(ASSIGNMENT)
Only one number is expected here, namely how many lines of the entries below hold the string "iYkqIWM".

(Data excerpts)
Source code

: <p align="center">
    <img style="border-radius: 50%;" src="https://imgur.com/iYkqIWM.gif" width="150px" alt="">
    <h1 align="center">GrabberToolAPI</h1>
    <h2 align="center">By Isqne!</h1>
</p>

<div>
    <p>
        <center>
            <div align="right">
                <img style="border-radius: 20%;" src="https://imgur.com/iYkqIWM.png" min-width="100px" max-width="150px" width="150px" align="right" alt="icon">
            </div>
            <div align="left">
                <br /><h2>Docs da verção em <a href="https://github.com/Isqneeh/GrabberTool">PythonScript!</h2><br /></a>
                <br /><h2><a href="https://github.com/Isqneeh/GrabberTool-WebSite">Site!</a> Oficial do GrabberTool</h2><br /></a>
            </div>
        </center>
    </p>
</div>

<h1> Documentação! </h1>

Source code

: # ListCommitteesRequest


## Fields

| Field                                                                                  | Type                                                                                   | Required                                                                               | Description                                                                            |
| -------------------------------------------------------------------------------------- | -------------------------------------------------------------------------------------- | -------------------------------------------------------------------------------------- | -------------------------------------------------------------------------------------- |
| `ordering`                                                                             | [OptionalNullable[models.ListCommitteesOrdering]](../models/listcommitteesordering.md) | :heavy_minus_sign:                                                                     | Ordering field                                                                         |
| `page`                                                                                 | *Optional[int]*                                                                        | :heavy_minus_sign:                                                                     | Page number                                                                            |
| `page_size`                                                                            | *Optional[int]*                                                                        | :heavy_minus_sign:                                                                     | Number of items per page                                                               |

==

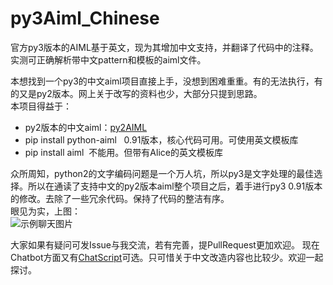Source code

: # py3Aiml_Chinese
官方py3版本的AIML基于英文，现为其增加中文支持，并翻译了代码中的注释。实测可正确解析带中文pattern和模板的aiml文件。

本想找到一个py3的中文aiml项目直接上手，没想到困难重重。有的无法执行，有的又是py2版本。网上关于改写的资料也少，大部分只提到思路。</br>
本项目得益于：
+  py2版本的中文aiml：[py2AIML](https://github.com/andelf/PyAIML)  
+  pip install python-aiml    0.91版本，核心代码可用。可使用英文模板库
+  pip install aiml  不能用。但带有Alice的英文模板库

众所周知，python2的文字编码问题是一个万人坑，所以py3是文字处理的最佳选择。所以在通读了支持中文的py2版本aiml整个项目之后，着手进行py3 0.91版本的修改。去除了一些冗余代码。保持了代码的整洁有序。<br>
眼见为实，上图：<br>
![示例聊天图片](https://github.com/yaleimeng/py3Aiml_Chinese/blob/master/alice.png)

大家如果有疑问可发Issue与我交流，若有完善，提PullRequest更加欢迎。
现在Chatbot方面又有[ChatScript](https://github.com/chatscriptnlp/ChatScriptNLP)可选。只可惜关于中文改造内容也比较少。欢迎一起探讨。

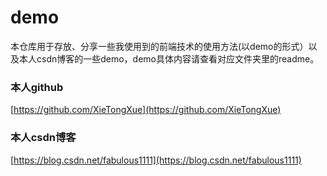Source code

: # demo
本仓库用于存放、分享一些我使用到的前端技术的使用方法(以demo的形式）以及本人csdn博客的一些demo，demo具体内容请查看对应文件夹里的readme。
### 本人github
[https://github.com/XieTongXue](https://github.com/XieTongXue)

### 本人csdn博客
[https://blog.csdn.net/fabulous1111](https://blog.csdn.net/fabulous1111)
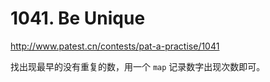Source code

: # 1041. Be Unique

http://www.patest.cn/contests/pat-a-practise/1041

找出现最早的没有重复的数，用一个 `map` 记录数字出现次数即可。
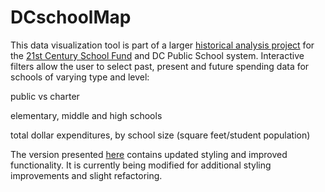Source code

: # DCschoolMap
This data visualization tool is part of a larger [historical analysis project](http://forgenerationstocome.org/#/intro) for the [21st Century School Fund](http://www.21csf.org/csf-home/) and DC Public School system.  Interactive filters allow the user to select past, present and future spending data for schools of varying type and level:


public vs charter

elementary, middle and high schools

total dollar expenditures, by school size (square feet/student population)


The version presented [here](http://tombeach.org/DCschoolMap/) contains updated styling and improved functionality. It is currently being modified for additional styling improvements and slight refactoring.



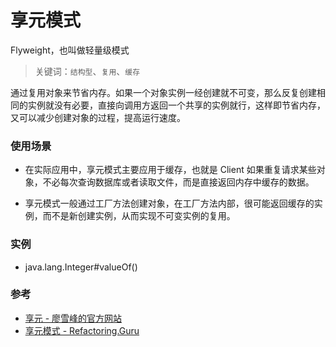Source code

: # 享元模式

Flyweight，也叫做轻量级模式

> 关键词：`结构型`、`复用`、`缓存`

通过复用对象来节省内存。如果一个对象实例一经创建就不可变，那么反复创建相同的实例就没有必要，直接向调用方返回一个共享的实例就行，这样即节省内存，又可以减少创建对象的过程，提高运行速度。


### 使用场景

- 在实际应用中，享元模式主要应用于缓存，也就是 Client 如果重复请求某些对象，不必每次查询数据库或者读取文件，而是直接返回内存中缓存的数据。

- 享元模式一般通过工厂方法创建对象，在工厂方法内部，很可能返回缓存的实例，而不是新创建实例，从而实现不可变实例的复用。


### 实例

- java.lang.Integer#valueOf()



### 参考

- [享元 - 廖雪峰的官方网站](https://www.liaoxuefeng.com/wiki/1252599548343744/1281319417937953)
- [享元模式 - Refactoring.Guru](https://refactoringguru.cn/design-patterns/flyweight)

(SOLUTION TO THIS EXERCISE)
2